Guidelines for the Management of Electronic Information
Care of Electronic Media
There is often the presumption that, without intervention, because information is stored in the computer or on tape, it is somehow automatically preserved for all time. This brief section is included to give the reader a very brief look at some basic preservation concerns.
What are the special requirements for the care and handling of electronic records?
No electronic media is considered archival. Magnetic tape is considered to have a maximum life of ten years if properly and optimally maintained and stored. Information of long-term value should not be retained on floppy disk because of the fragile nature of the media. The long term viability of optical disks is still uncertain.
There are two general categories of preservation requirements relating to electronic media: those involving the environment in which the electronic records are stored, i.e. temperature and humidity controls; and those concerning the actual media. Magnetic tape must be stored vertically in a dust-free environment at a constant temperature between 60 and 68 degrees Fahrenheit and a constant relative humidity from 35%-45%. Frequent or extreme fluctuations in temperature and humidity can accelerate the deterioration of tape.
Secondly, maintaining the media requires that the readability of tapes, disks or floppy disks be checked periodically. Tapes, for example, need to be rewound completely at a constant tension and at normal tape speed on an annual basis. The information on tapes must be recopied to new or recertified tape at least once every ten years. A regular maintenance routine including cleaning and rewinding will help guarantee the longevity of the tape, permit detection of tape deterioration before extensive damage to the data occurs, and insure the readability of information contained on the tape. It is strongly advised that information stored on any electronic media be periodically checked for readability.
Examples of maintenance and handling of electronic records can be taken from federal government requirements. Federal agencies are required to test magnetic computer tape six months or less prior to using them to store information which will be preserved permanently. Testing is done to insure that the tape is free of permanent errors and in compliance with national standards.
Standards are currently being developed which will describe media longevity in terms of "LE ratings" or life expectancy ratings. These ratings indicate the life expectancy of a particular medium when stored under specific conditions. The LE ratings reflect the growing concern for the environmental storage conditions in which media are maintained. For more information on standards refer to ANSI (American National Standards Institute).
What precautions should be taken to insure the preservation of electronic data?

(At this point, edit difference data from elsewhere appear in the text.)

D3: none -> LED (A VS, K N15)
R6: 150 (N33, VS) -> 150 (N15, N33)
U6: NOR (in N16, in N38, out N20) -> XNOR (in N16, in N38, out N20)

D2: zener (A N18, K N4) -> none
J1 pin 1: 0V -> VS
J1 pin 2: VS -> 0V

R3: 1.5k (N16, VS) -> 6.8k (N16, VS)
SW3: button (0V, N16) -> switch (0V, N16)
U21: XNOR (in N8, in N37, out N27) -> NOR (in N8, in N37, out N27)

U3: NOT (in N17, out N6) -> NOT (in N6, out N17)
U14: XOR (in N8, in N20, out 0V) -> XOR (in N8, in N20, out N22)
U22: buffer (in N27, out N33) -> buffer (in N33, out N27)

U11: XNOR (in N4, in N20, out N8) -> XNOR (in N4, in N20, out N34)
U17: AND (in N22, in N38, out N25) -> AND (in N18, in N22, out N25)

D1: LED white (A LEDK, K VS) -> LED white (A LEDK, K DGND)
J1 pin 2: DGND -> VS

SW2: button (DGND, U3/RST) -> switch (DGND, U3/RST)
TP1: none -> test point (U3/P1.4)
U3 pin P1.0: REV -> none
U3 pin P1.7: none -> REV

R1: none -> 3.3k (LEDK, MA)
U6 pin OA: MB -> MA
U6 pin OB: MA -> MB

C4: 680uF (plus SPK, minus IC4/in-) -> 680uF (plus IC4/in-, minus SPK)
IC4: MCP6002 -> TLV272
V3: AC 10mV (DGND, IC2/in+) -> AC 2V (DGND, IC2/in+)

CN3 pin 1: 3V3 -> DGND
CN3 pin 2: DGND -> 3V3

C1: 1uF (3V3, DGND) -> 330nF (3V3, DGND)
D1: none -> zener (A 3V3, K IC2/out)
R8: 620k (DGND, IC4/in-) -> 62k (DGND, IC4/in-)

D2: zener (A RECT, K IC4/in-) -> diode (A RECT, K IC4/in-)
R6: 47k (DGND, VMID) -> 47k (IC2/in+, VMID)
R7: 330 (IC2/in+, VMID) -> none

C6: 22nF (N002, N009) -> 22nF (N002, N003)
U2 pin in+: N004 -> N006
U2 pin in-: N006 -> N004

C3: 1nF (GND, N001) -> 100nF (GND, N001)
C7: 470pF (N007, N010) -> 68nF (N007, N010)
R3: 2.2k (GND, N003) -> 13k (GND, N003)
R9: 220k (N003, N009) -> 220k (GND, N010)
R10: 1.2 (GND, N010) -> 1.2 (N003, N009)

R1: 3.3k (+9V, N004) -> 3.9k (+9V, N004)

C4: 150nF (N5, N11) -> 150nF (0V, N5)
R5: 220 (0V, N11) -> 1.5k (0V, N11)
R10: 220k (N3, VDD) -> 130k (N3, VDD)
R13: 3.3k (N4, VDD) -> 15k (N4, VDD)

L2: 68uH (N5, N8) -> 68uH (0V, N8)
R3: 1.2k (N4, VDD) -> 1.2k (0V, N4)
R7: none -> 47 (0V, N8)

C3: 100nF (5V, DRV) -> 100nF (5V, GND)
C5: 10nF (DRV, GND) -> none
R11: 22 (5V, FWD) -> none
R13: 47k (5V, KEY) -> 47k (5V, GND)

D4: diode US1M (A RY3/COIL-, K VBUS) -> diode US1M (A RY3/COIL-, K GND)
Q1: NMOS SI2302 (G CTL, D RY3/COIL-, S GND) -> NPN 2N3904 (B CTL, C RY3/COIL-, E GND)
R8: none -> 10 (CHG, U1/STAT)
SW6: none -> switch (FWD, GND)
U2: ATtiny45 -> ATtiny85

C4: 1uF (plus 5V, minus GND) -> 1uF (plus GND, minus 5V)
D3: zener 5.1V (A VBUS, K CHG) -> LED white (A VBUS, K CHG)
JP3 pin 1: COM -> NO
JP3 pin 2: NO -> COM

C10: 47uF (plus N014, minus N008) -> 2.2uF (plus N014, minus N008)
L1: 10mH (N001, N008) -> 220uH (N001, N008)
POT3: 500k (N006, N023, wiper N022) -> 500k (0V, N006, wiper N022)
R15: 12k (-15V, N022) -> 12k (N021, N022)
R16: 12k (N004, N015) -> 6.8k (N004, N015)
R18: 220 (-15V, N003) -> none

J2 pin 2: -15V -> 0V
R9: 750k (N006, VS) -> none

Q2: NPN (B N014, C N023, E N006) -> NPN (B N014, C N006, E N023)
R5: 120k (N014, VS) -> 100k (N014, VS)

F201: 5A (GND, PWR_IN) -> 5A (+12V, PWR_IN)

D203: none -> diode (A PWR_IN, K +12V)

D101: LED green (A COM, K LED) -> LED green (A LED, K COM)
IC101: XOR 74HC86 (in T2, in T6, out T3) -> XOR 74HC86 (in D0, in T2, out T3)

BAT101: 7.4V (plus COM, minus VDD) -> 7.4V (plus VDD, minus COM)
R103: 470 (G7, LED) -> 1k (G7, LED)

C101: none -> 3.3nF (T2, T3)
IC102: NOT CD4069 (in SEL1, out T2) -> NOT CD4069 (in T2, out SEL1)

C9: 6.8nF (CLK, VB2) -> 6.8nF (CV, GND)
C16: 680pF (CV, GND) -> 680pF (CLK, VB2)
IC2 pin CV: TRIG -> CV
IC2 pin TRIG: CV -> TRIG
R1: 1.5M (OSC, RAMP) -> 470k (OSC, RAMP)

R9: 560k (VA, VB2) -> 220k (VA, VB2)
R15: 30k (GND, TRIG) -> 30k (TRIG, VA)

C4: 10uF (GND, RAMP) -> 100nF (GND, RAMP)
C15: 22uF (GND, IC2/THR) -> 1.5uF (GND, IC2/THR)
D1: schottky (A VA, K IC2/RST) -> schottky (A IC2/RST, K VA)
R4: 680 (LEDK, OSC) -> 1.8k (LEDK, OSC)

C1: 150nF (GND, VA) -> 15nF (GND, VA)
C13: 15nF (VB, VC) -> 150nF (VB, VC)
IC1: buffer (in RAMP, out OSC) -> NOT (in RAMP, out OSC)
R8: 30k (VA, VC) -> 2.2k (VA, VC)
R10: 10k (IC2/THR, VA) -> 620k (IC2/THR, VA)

At a minimum, offices using any type of information technology for the routine generation of records should be certain that adequate backup measures are part of normal office practices. If an office is processing information via a mainframe computer, backups of the contents of the computer are normally done on a daily basis. In PC/LAN situations, backups must be consciously done on a periodic basis. Backups should be stored in another building or at least sufficiently apart from the originals so they will not be subjected to the same physical hazards as the original file.
Upon the completion of an RDA, records schedule, offices can deposit their tapes, floppy disks, etc. at the State Records Center. The Center provides secure storage, including temperature and humidity controls.
State agencies should also be aware of the services of the Department of Administration-Division of Information Technology for the storage of electronic records. The Computer Utility operates as a service entity, and agencies retain responsibility for the retention and disposition of their information.